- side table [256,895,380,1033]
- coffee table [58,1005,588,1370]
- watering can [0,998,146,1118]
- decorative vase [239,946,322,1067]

================

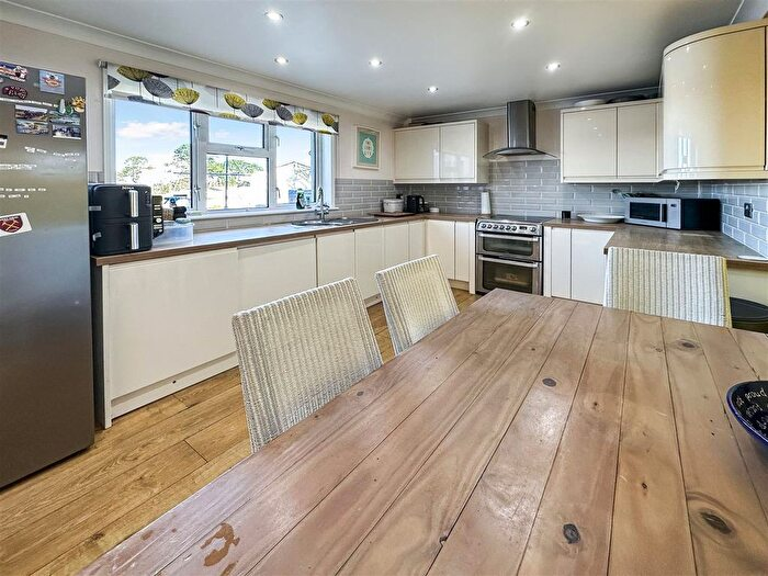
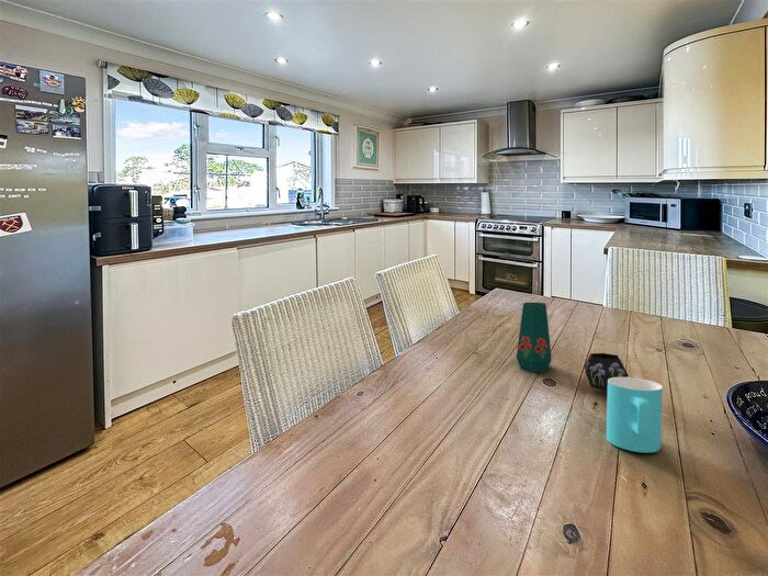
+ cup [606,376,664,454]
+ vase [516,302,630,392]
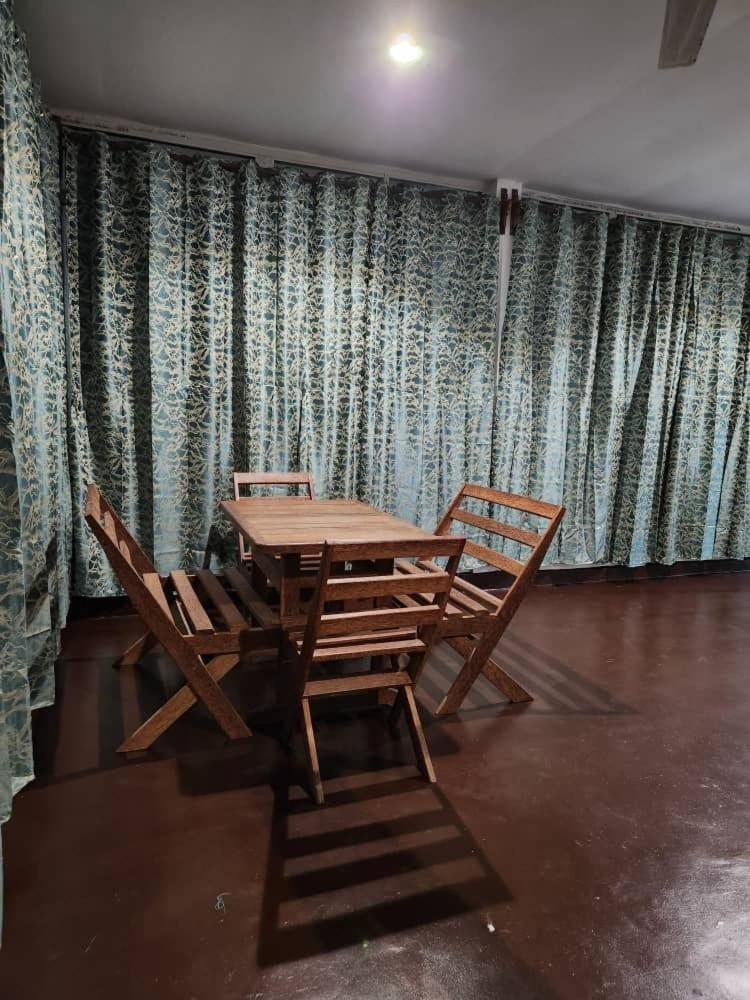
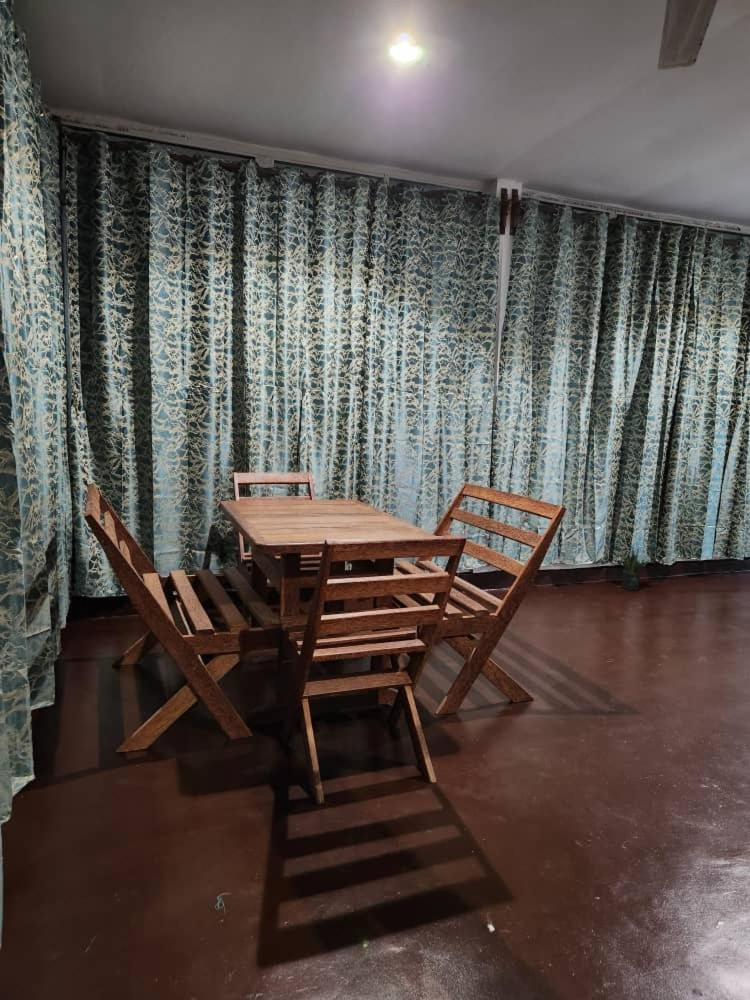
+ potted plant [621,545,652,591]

================

- Exercise brief
Look above for the line holding "- side table [256,895,380,1033]" and the line holding "- decorative vase [239,946,322,1067]". Retype both, and every line between them, word for word and nothing else.

- Exercise result
- side table [256,895,380,1033]
- coffee table [58,1005,588,1370]
- watering can [0,998,146,1118]
- decorative vase [239,946,322,1067]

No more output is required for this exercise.